DATA TO PROCESS START

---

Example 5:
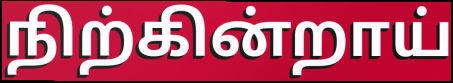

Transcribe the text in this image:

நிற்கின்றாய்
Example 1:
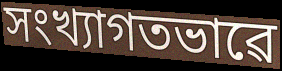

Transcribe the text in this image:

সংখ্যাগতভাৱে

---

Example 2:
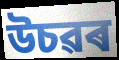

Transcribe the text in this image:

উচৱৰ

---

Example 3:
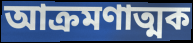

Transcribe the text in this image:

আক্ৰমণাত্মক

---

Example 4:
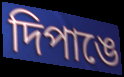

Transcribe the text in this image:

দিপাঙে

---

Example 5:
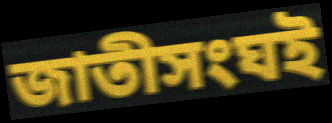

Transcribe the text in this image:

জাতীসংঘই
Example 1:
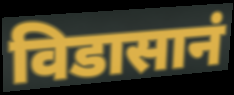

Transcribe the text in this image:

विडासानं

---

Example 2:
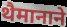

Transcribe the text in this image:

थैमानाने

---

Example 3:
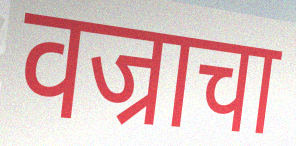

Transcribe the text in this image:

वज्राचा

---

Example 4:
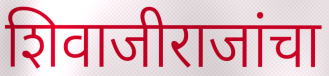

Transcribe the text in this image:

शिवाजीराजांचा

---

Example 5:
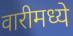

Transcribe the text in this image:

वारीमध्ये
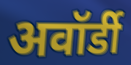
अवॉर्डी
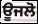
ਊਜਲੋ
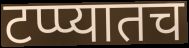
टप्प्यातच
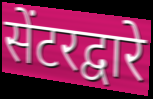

DATA TO PROCESS END

Once the pictures are set aside, reproduce the records in full and exactly.

---

Example 5:

Transcribe the text in this image:

நிற்கின்றாய்
Example 1:

Transcribe the text in this image:

সংখ্যাগতভাৱে

---

Example 2:

Transcribe the text in this image:

উচৱৰ

---

Example 3:

Transcribe the text in this image:

আক্ৰমণাত্মক

---

Example 4:

Transcribe the text in this image:

দিপাঙে

---

Example 5:

Transcribe the text in this image:

জাতীসংঘই
Example 1:

Transcribe the text in this image:

विडासानं

---

Example 2:

Transcribe the text in this image:

थैमानाने

---

Example 3:

Transcribe the text in this image:

वज्राचा

---

Example 4:

Transcribe the text in this image:

शिवाजीराजांचा

---

Example 5:

Transcribe the text in this image:

वारीमध्ये
अवॉर्डी
ਊਜਲੋ
टप्प्यातच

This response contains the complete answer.